# Denitrator - Aquamax or Korallin



## Sweetmule (Apr 26, 2018)

I'm doing weekly water changes and have a sump that is supplemented by an Eheim cannister - yet, I still get nitrate levels of about 40 after a week. Can anyone tell me if they have used a sulfer (or regular) denitrator? I have seen some DIY videos, but i'm a technical moron so I would like to go with a stock product like Kerallin, Aquamaxx or Seapora. Any comments?


----------



## forkman (May 29, 2018)

How many fish? How big are they? What size tank? How much do you feed? Nitrates are inevitable and you may get to 40 ppm no matter what you do. Weekly water changes are just part of the hobby.


----------



## Sweetmule (Apr 26, 2018)

I'm doing 50-60% changes every week in a 150 gallon tank. I have 20 African cichlids that are pretty mature, mostly 4-5". I just ordered a Marine Pure block to put at the bottom of my wet/dry and will see if that helps.


----------



## tricktnt (Jun 29, 2017)

I have a 300 gallon African Cich Tank. I'm running a Large Aquaripure De-Nitrate Removal Filter. I have 20 large 6 inch or larger Haps. I'm able to feed the filter every 2 days with Vodka to keep my nitrates under 10ppm. I think you can't go wrong with Aquamax or Korallin filters. Just make sure you get the correct size based on tank size and Bio-Load. With Sulpher De-Nitrators you don't have to feed them with any nutrients. You just have to get the drip rate set correctly. I'm running 9 DPS (Drips Per Second). I still do 50% water change every 2 weeks. I just want to keep my fish very healthy!!


----------



## BillD (May 17, 2005)

What are you doing to remove solids from the tank? That is, how often do you clean the filter? If you leave the solids in the filter, while they may be invisible, they are still in the tank, where they are broken down by bacteria adding to the ammonia in the tank.


----------



## Sweetmule (Apr 26, 2018)

tricktnt said:


> I have a 300 gallon African Cich Tank. I'm running a Large Aquaripure De-Nitrate Removal Filter. I have 20 large 6 inch or larger Haps. I'm able to feed the filter every 2 days with Vodka to keep my nitrates under 10ppm. I think you can't go wrong with Aquamax or Korallin filters. Just make sure you get the correct size based on tank size and Bio-Load.
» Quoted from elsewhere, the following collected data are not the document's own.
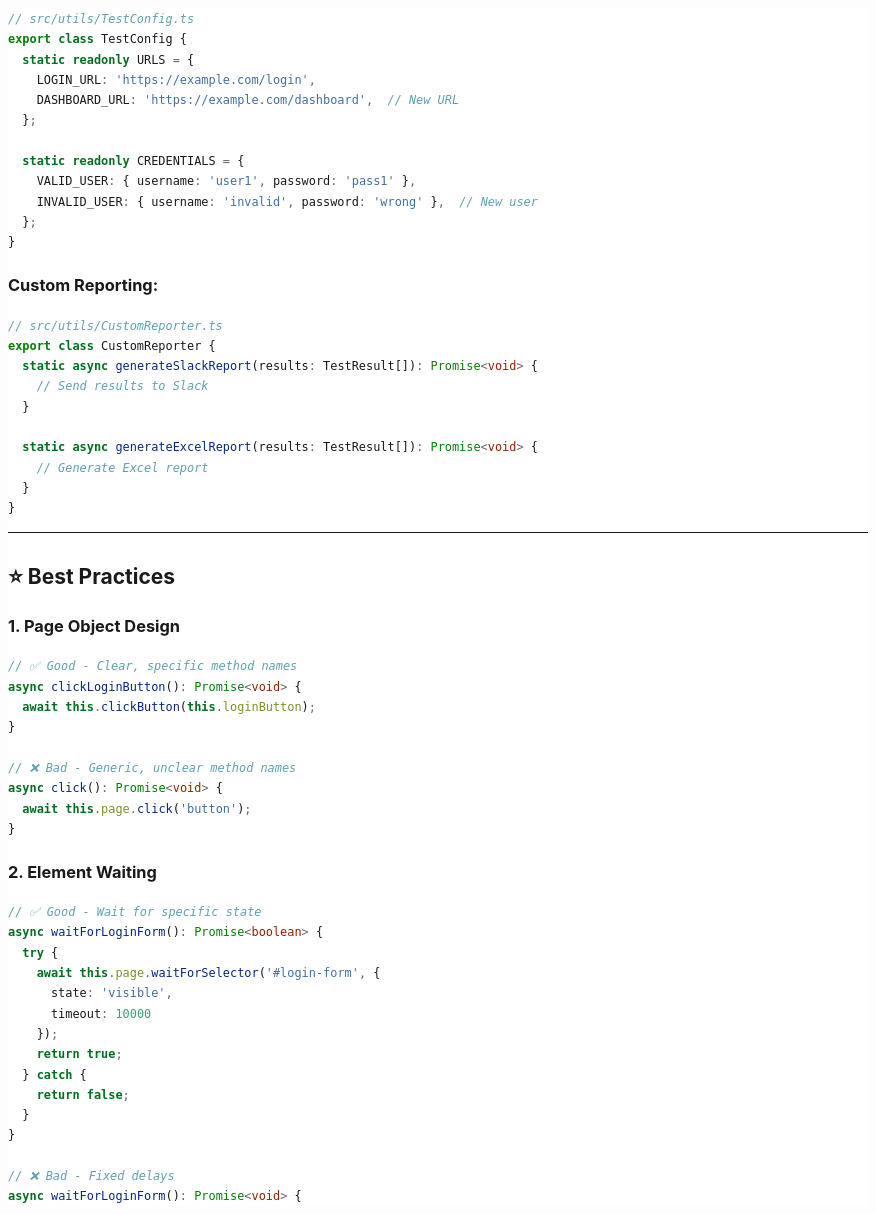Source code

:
 ```typescript
// src/utils/TestConfig.ts
export class TestConfig {
  static readonly URLS = {
    LOGIN_URL: 'https://example.com/login',
    DASHBOARD_URL: 'https://example.com/dashboard',  // New URL
  };
  
  static readonly CREDENTIALS = {
    VALID_USER: { username: 'user1', password: 'pass1' },
    INVALID_USER: { username: 'invalid', password: 'wrong' },  // New user
  };
}
```

### Custom Reporting:

```typescript
// src/utils/CustomReporter.ts
export class CustomReporter {
  static async generateSlackReport(results: TestResult[]): Promise<void> {
    // Send results to Slack
  }
  
  static async generateExcelReport(results: TestResult[]): Promise<void> {
    // Generate Excel report
  }
}
```

---

## ⭐ Best Practices

### 1. **Page Object Design**
```typescript
// ✅ Good - Clear, specific method names
async clickLoginButton(): Promise<void> {
  await this.clickButton(this.loginButton);
}

// ❌ Bad - Generic, unclear method names  
async click(): Promise<void> {
  await this.page.click('button');
}
```

### 2. **Element Waiting**
```typescript
// ✅ Good - Wait for specific state
async waitForLoginForm(): Promise<boolean> {
  try {
    await this.page.waitForSelector('#login-form', { 
      state: 'visible',
      timeout: 10000 
    });
    return true;
  } catch {
    return false;
  }
}

// ❌ Bad - Fixed delays
async waitForLoginForm(): Promise<void> {
```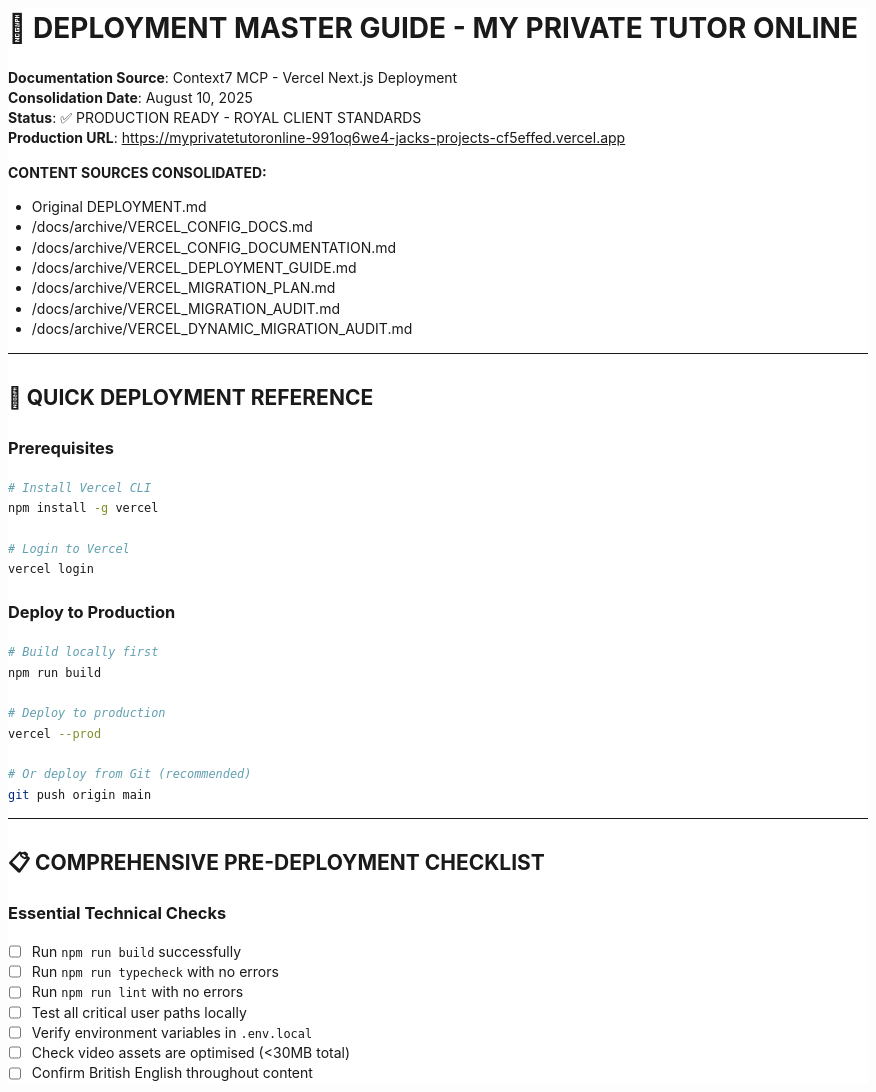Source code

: # 🚀 DEPLOYMENT MASTER GUIDE - MY PRIVATE TUTOR ONLINE

**Documentation Source**: Context7 MCP - Vercel Next.js Deployment  
**Consolidation Date**: August 10, 2025  
**Status**: ✅ PRODUCTION READY - ROYAL CLIENT STANDARDS  
**Production URL**: https://myprivatetutoronline-991oq6we4-jacks-projects-cf5effed.vercel.app

**CONTENT SOURCES CONSOLIDATED:**
- Original DEPLOYMENT.md
- /docs/archive/VERCEL_CONFIG_DOCS.md
- /docs/archive/VERCEL_CONFIG_DOCUMENTATION.md  
- /docs/archive/VERCEL_DEPLOYMENT_GUIDE.md
- /docs/archive/VERCEL_MIGRATION_PLAN.md
- /docs/archive/VERCEL_MIGRATION_AUDIT.md
- /docs/archive/VERCEL_DYNAMIC_MIGRATION_AUDIT.md

---

## 🎯 QUICK DEPLOYMENT REFERENCE

### Prerequisites
```bash
# Install Vercel CLI
npm install -g vercel

# Login to Vercel
vercel login
```

### Deploy to Production
```bash
# Build locally first
npm run build

# Deploy to production
vercel --prod

# Or deploy from Git (recommended)
git push origin main
```

---

## 📋 COMPREHENSIVE PRE-DEPLOYMENT CHECKLIST

### Essential Technical Checks
- [ ] Run `npm run build` successfully
- [ ] Run `npm run typecheck` with no errors
- [ ] Run `npm run lint` with no errors
- [ ] Test all critical user paths locally
- [ ] Verify environment variables in `.env.local`
- [ ] Check video assets are optimised (<30MB total)
- [ ] Confirm British English throughout content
With Sulpher De-Nitrators you don't have to feed them with any nutrients. You just have to get the drip rate set correctly. I'm running 9 DPS (Drips Per Second). I still do 50% water change every 2 weeks. I just want to keep my fish very healthy!!


Thanks. I'd rather avoid having to feed the nutrients. Seems like you are understocked with only 20 fish in the 300 gallon! I wish I had that much room. I'm going to try and add some more media - marinepure blocks and balls, before I go to a denitrator. With a wet dry and a cannister, I would think I would be getting a better nitrate result.


----------



## Sweetmule (Apr 26, 2018)

BillD said:


> What are you doing to remove solids from the tank? That is, how often do you clean the filter? If you leave the solids in the filter, while they may be invisible, they are still in the tank, where they are broken down by bacteria adding to the ammonia in the tank.


 I am vacuuming every time during a weekly water change and I have filter floss in the first chamber of the wet dry filter as well as in the canister filter. I clean or replace the floss in the wet dry every 2 to 3 weeks and in the canister filter every 2 months. My water is crystal clear and there isn't much waste in the gravel. I'm going to add some more media - marinepure block and balls to the wet dry and see if that helps.


----------



## tricktnt (Jun 29, 2017)

I would spend the money and get a Kerallin or Aquamaxx Sulpher De-Nitrator if you don't wont to do the feedings. You will need to adjust the drip rate. I have 2 FX6 Filters 2 AC 110 filters and a W/D filter on my tank. I was doing a 50% WC every week and still was having over 40ppm of Nitrate.

BillD is correct that you need to keep your substrate and filters clean so the waste won't break down into Nitrate.

If you get the De-Nitrate filter this process will not be as important.


----------



## Sweetmule (Apr 26, 2018)

tricktnt said:


> I would spend the money and get a Kerallin or Aquamaxx Sulpher De-Nitrator if you don't wont to do the feedings. You will need to adjust the drip rate. I have 2 FX6 Filters 2 AC 110 filters and a W/D filter on my tank. I was doing a 50% WC every week and still was having over 40ppm of Nitrate.
> 
> BillD is correct that you need to keep your substrate and filters clean so the waste won't break down into Nitrate.
> 
> If you get the De-Nitrate filter this process will not be as important.


Thanks. I just got the marine pure block and some balls and will add those to the wet/dry and see how that goes for a month or two and then add the sulfur denitrator if I can't get the nitrates down.


----------